(Dataset entries)
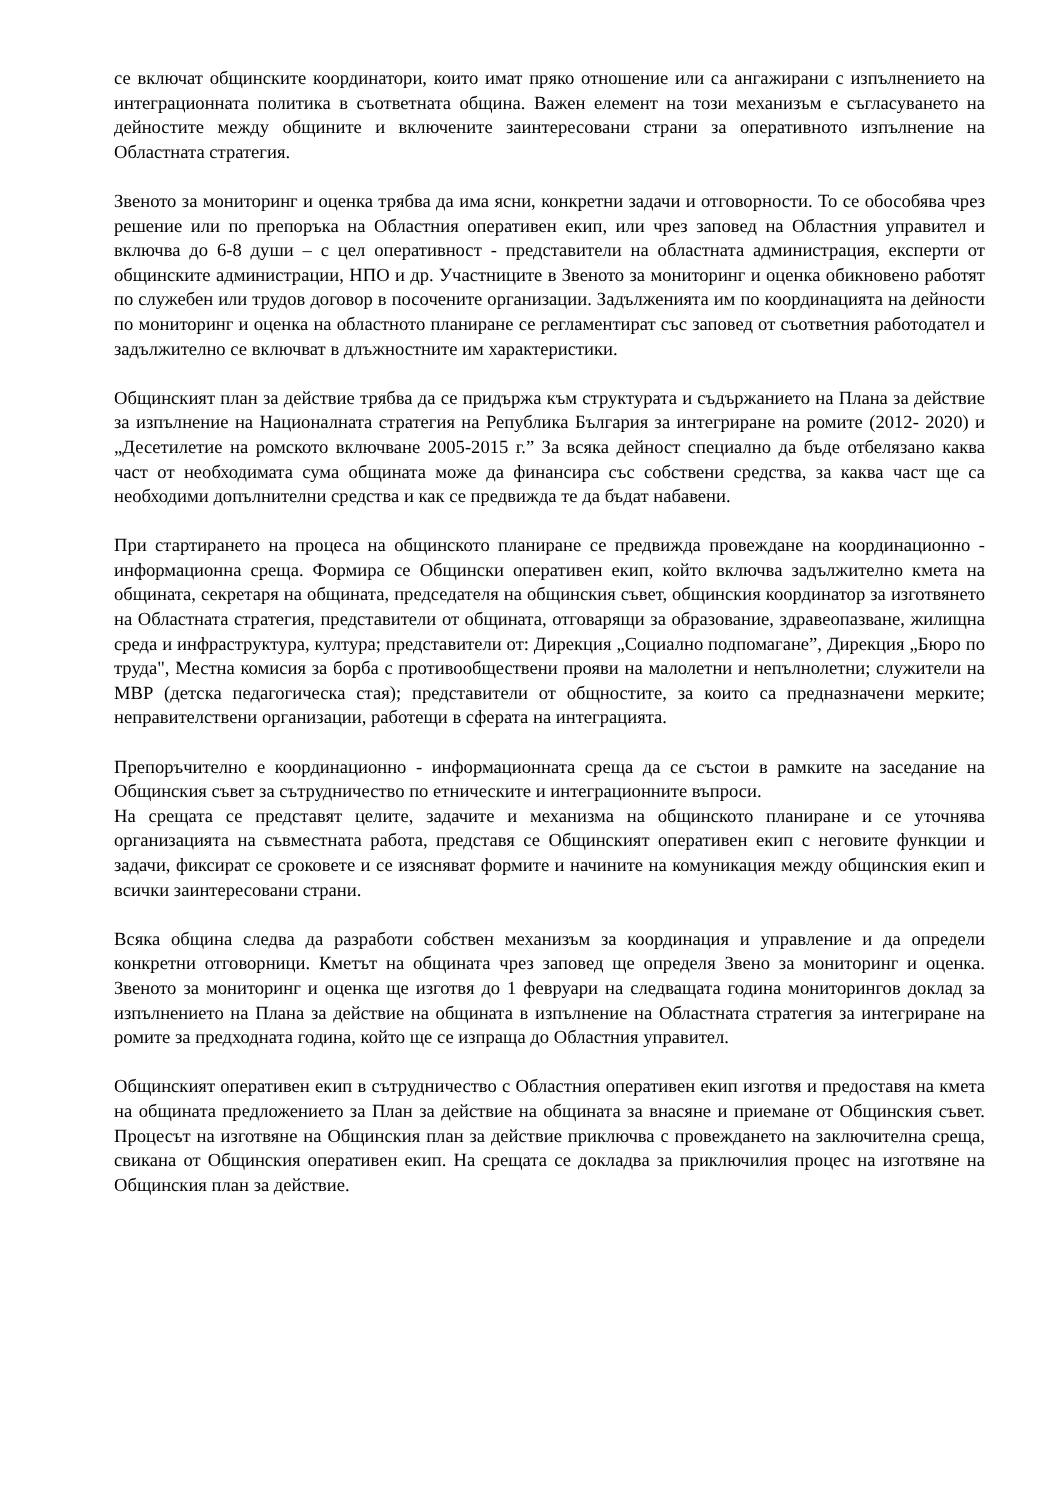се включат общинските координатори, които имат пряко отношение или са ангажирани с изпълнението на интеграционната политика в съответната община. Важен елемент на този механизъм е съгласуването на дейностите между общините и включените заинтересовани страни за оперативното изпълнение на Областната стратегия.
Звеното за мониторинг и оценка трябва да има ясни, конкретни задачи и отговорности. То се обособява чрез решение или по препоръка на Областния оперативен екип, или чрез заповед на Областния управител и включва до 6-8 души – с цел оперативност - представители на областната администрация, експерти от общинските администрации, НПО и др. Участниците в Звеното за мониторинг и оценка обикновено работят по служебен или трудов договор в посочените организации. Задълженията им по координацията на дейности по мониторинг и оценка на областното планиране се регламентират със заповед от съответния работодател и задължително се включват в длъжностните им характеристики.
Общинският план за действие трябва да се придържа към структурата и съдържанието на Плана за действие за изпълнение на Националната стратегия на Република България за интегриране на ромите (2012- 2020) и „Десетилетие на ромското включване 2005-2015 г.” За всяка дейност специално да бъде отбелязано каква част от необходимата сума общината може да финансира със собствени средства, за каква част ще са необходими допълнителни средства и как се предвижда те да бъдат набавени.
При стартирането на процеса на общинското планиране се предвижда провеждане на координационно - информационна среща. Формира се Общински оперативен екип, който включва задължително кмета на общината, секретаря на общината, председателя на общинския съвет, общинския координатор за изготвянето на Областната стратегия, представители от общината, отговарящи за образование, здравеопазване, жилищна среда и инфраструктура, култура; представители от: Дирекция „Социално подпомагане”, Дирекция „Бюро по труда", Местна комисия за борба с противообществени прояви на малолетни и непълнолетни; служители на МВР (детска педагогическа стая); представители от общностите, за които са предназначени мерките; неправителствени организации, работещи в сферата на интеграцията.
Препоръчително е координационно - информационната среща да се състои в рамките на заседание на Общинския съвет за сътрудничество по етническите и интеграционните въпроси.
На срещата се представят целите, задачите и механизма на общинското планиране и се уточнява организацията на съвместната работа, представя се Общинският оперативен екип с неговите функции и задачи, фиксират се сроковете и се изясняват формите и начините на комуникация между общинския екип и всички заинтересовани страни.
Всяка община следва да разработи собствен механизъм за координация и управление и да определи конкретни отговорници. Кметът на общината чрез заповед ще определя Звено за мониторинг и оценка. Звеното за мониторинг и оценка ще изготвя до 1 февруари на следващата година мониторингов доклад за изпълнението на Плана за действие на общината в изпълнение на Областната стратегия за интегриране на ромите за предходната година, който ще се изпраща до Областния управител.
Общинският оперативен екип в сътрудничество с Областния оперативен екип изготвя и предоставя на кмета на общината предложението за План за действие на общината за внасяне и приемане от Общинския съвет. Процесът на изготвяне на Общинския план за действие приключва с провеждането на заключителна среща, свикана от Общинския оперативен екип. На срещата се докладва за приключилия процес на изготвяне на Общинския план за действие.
==
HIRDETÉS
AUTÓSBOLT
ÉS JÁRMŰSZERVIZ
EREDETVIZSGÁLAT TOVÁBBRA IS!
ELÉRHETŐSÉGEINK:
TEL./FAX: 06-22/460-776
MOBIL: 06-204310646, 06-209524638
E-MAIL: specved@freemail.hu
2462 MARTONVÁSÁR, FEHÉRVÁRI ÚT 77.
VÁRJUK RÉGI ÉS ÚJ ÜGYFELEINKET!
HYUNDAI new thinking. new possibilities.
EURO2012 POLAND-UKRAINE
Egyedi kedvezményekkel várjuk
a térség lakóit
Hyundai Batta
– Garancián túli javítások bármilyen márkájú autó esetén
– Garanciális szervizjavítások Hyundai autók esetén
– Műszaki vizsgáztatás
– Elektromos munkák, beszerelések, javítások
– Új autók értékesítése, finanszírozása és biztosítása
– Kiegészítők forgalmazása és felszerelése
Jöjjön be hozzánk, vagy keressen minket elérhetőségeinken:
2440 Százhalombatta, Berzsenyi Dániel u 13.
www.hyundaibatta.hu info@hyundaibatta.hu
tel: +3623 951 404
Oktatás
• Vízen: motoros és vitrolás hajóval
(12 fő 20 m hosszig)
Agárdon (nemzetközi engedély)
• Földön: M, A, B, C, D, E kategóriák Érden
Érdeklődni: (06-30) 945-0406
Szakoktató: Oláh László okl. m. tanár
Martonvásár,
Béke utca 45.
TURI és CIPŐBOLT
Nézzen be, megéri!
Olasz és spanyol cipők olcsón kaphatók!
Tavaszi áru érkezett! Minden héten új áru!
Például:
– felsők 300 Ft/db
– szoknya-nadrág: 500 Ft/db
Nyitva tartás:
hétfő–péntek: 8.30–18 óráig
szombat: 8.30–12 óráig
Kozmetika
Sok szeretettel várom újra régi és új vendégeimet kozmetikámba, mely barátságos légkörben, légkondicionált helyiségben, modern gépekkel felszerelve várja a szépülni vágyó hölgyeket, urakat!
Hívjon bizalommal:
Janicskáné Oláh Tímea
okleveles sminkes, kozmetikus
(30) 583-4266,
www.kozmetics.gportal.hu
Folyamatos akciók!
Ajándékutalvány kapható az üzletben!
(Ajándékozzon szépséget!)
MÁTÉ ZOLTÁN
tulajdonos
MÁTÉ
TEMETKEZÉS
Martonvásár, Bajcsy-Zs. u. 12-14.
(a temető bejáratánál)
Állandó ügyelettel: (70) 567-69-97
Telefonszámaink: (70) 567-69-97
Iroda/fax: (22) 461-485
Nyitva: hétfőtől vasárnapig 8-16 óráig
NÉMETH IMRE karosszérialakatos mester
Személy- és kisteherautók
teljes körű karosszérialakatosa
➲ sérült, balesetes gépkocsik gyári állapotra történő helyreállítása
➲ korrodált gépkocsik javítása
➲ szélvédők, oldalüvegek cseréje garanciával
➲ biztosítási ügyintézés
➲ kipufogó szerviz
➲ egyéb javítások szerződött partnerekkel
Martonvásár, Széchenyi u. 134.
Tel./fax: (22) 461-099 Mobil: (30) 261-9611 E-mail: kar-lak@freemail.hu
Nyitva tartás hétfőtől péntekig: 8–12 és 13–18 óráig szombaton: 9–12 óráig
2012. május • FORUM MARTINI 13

▶ What is required:
From the data above, copy each line where the string "Nyitva" appears.

▶ Answer section:
Nyitva tartás:
Nyitva: hétfőtől vasárnapig 8-16 óráig
Nyitva tartás hétfőtől péntekig: 8–12 és 13–18 óráig szombaton: 9–12 óráig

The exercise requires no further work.